When Your Pain Needs Attention
Some pain during your period is expected. But certain patterns signal that something beyond normal prostaglandin activity may be going on. Take note if:
- Over-the-counter pain relievers and heat don’t make a meaningful dent
- Your cramps suddenly become much worse than your usual baseline
- You’re over 25 and experiencing severe cramps for the first time
- You have a fever alongside period pain
- The pain continues when you’re not on your period
Any of these warrants a conversation with a gynecologist. Endometriosis in particular is notoriously underdiagnosed because period pain is so often dismissed as “normal.” It can only be confirmed through a minimally invasive surgical procedure, though doctors will typically try conservative treatments first.
How to Reduce Severe Cramps
Anti-inflammatory pain relievers like ibuprofen and naproxen work by directly blocking prostaglandin production, which makes them significantly more effective for period cramps than acetaminophen (Tylenol), which doesn’t target prostaglandins. The timing matters more than most people realize. These medications work best when you take them before the pain builds, ideally the day before your heaviest, most painful day. If you know day two is always the worst, start on day one. Waiting until you’re already doubled over means prostaglandins have already flooded the tissue, and you’re playing catch-up.
Hormonal birth control is the other frontline approach. By thinning the uterine lining or preventing ovulation, it reduces the amount of prostaglandin your body produces in the first place. One study found that hormonal IUDs cut the rate of painful periods roughly in half over three years of use. Oral contraceptives offer similar relief, with some evidence that vaginal administration causes fewer side effects while reducing cramping even more effectively.
Supplements and Lifestyle Changes
Magnesium plays a role in muscle relaxation, and small studies suggest that 150 to 300 milligrams daily can reduce cramp severity. Combining 250 milligrams of magnesium with 40 milligrams of vitamin B6 appears to work better than magnesium alone. Starting at the lower end of dosing (around 150 milligrams) minimizes the chance of digestive side effects.
Stress management has a more direct connection to cramp severity than most people expect. Because cortisol and adrenaline influence prostaglandin production and how strongly it affects your uterine muscle, chronically high stress levels can genuinely worsen your cramps on a biochemical level.

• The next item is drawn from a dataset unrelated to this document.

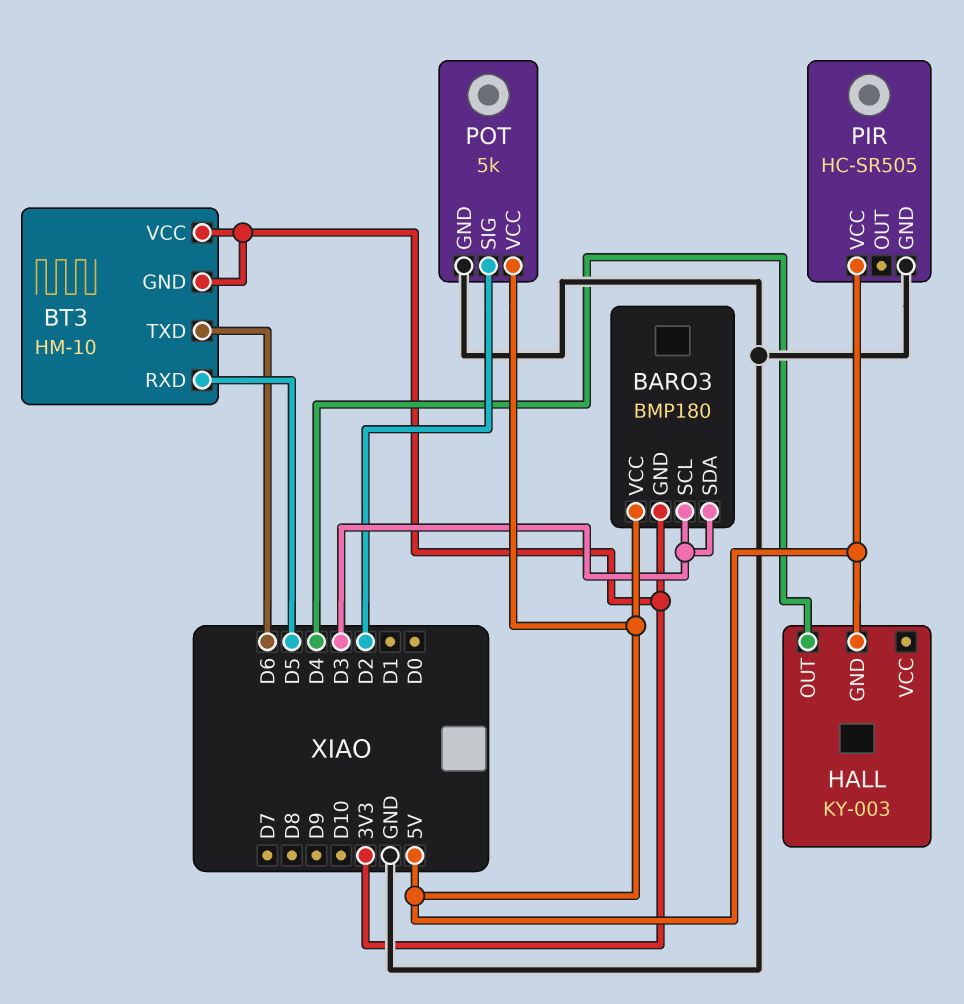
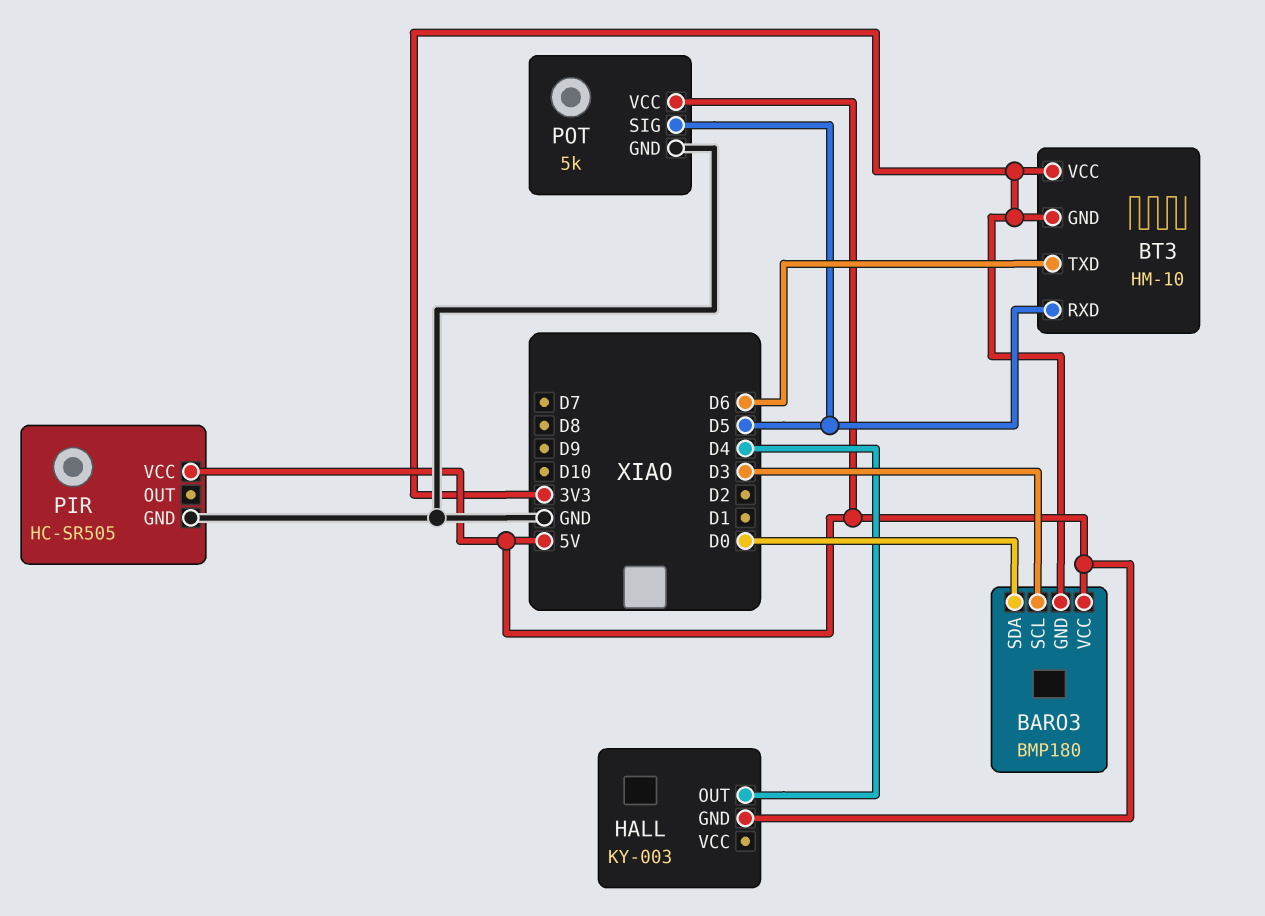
BARO3 pin SDA: D3 -> D0
POT pin SIG: D2 -> D5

Exercise, even when it’s the last thing you want to do, increases blood flow to the pelvis and triggers your body’s own pain-relieving chemicals. Heat applied to the lower abdomen works through a similar mechanism, relaxing the uterine muscle and improving blood flow to oxygen-starved tissue.
TENS units, small devices that deliver mild electrical pulses through pads placed on the skin, are another option. In one study, 42% of women reported good to excellent pain relief with TENS compared to only 3% using a placebo device. They’re inexpensive, reusable, and available without a prescription.
Why Your Cramps May Change Over Time
Period pain isn’t static. It can intensify during your twenties if you develop endometriosis or fibroids, improve after pregnancy due to changes in uterine nerve signaling, or worsen during perimenopause as hormonal fluctuations become less predictable. A sudden shift in your pattern is always more significant than consistent (even if severe) cramps you’ve had since your teens. If you’ve had manageable periods for years and the pain escalates noticeably, that change itself is the most important piece of information to bring to your doctor.